Here, the content of the fine particles P in the already formed paint film A can be measured as follows. That is, an area S of an entire paint film A and the number of fine particles P, N_P, are determined by any cross-sectional observation image in the thickness direction as described above. The content of the fine particles P, Cp, can be obtained by the following formula.

Cp={N _P×π×(t/2)²}/S

In the pre-painted metal sheet of this embodiment, when the average film thickness of the paint film A is T [μm], the ratio t/T of the average particle diameter t of the fine particles P to the average film thickness T of the paint film A is set in the range of 0.7 to 3.0. When the ratio t/T is less than 0.7, the pressure applied to the paint film A cannot be kept by the fine particles P, and the voids may be destroyed. The ratio t/T is preferably 0.8 or more. On the other hand, when the ratio t/T exceeds 3.0, the fine particles P may drop out of the paint film A. The ratio t/T is preferably 2.5 or less and more preferably 2.0 or less.

Here, in this embodiment, the average film thickness T of the paint film A is preferably, for example, in a range of 50 μm or more and 1000 μm or less. By setting the average film thickness T to 50 μm or more, more sufficient heat-insulating performance can be obtained. The average film thickness T of the paint film A is more preferably 70 μm or more. On the other hand, by setting the average film thickness T of the paint film A to 1000 μm or less, a decrease in process adhesiveness of the paint film A can be suppressed more certainly. The average film thickness T of the paint film A is more preferably 700 μm or less.

The average film thickness T of the paint film A can be measured as follows. A vertical cross-section of the pre-painted metal sheet (a cross-section parallel to the thickness direction of the pre-painted metal sheet) is observed under a microscope. Then, a maximum thickness in an area where there is no fine particle P (that is, an area where a surface of the paint film is approximately parallel to a surface of the metal sheet) is determined. Ten views are arbitrarily observed, and the average (arithmetic mean) of the ten observations is taken as the average film thickness T.

In the pre-painted metal sheet of this embodiment, when the fine particles P are compressed by 10% (more precisely, when the fine particles P are compressed from the thickness direction of the paint film A by 10%), an elastic modulus is 30 MPa or more. When the elastic modulus of the fine particles P at 10% compression is less than 30 MPa, the fine particles P may not be able to keep the pressure applied to the paint film A, and the voids may be destroyed. An upper limit of the elastic modulus of the fine particles P at 10% compression is not limited but is substantially approximately 100 MPa.

**Raw records:**
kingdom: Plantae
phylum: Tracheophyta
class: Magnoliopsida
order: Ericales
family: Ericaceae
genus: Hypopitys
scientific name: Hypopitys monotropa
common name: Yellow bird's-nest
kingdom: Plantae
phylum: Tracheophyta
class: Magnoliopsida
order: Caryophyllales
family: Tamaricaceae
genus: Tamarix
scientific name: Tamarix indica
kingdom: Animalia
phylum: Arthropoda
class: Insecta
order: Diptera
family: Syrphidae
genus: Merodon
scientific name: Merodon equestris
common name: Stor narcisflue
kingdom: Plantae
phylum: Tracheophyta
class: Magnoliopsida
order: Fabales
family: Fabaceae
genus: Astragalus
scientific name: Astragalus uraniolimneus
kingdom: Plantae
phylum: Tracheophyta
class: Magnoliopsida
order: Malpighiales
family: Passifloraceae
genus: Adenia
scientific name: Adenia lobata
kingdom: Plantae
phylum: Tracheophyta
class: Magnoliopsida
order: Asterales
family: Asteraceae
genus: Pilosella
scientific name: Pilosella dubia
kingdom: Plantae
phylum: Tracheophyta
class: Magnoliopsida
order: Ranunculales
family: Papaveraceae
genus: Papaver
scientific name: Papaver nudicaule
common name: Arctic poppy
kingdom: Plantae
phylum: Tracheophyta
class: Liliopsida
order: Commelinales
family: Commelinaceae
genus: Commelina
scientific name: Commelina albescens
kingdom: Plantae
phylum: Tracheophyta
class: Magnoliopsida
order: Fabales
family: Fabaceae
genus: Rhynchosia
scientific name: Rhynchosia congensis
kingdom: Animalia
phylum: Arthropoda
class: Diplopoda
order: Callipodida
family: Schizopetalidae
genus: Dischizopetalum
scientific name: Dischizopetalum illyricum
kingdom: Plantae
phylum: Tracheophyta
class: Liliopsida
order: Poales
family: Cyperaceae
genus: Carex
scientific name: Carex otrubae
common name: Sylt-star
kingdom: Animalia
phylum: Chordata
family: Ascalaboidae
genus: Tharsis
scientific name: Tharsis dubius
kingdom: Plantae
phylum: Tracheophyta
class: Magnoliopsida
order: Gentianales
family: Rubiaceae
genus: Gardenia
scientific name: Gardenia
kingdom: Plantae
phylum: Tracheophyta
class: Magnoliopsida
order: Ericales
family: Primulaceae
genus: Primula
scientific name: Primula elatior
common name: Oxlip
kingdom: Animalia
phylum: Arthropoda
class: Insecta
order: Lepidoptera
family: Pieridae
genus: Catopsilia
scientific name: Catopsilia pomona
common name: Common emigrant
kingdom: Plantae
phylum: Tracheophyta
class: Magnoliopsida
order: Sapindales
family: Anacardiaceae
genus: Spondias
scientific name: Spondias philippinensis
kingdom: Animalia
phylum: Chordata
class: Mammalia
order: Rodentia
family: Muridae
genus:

**Complete the following:**
• A. Answer from the paint film passage:
(i) What range is set for the ratio t/T?
(ii) How many views are observed to determine the average film thickness T?
(iii) What minimum elastic modulus must the fine particles P have at 10% compression?
• B. Render this sentence from the paint film passage in Spanish: "On the other hand, when the ratio t/T exceeds 3.0, the fine particles P may drop out of the paint film A."
• C. Continue the paint film passage from its final sentence.

**Results for each task:**
• A.
(i) 0.7 to 3.0
(ii) Ten
(iii) 30 MPa

• B. Por otro lado, cuando la relación t/T supera 3,0, las partículas finas P pueden desprenderse de la película de pintura A.

• C.
Here, the elastic modulus at 10% compression of the fine particles P can be measured as follows. The pre-painted metal sheet is embedded in resin and polished. Then, a nanoindenter (TI premier multi scale, manufactured by Bruker Corporation) is used to apply a force in a compression direction to the fine particles from the vertical cross-section (a cross-section parallel to the thickness direction of the pre-painted metal sheet) to investigate a relationship between displacement and load. The elastic modulus can be obtained from the load at which the displacement of the fine particles P becomes 1/10 of the average particle diameter t of the fine particles P. When the fine particles P are destroyed before 10% compression, a maximum load is determined and used as the elastic modulus.

The void-containing paint film (paint film A) of this embodiment has been described in detail above.

<Second Paint Film>

In the pre-painted metal sheet of this embodiment, it is preferable to further form a second paint film that does not contain voids (hereinafter sometimes abbreviated as a “paint film B”) on an upper layer of the above-mentioned void-containing paint film (paint film A). The presence of the second paint film (paint film B) that does not contain voids improves the process adhesiveness of the pre-painted metal sheet.

Here, various known thermoplastic and thermosetting resins can be used for a resin forming the paint film B. However, the same type of resin as the binder resin forming the paint film A is preferably used and the same resin as the binder resin forming the paint film A is more preferably used in consideration of adhesiveness with the paint film A.

An average film thickness of the paint film B is preferably in a range of 0.5 to 20.0 μm. By setting the average film thickness of the paint film B to 0.5 μm or more, it is possible to uniformly cover the paint film A without creating uncoated areas. The average film thickness of the paint film B is more preferably 1.0 μm or more. On the other hand, by reducing the average film thickness of the paint film B to 20.0 μm or less, it is possible to control an increase in cost. In addition, when attempting to increase the average film thickness, popping, which is a coating defect caused by solvent bumping in a paint, may occur. It is necessary to reduce a sheet-passage rate and increase a heating rate to suppress popping, but such measures will result in a decrease in productivity. However, it is possible to prevent the occurrence of popping without causing the decrease in productivity by setting the average film thickness of the paint film B to 20.0 μm or less. The average film thickness of the paint film B is more preferably less than 15.0 μm.

The average film thickness of the paint film B can be measured in the same way as the average film thickness of the paint film A.

In the pre-painted metal sheet of this embodiment, various known additives may be contained in the paint film A and paint film B to an extent that the above effects are not impaired.

For example, various color pigments may be dispersed in the paint films A and B, if necessary. As such color pigments, known pigments can be used. For example, carbon black (furnace black, Ketjen black, acetylene black, channel black), red iron oxide, aluminum, mica, titanium oxide, and the like can be used as color pigments.

In the pre-painted metal sheet of this embodiment, a chemical treatment layer and/or a primer layer may be provided between the metal sheet and the paint film A. By providing the chemical treatment layer and/or the primer layer, adhesiveness between the metal sheet and the paint film A can be improved and corrosion resistance of the pre-painted metal sheet can be enhanced. Various known products can be used for such chemical treatment layer and primer layer.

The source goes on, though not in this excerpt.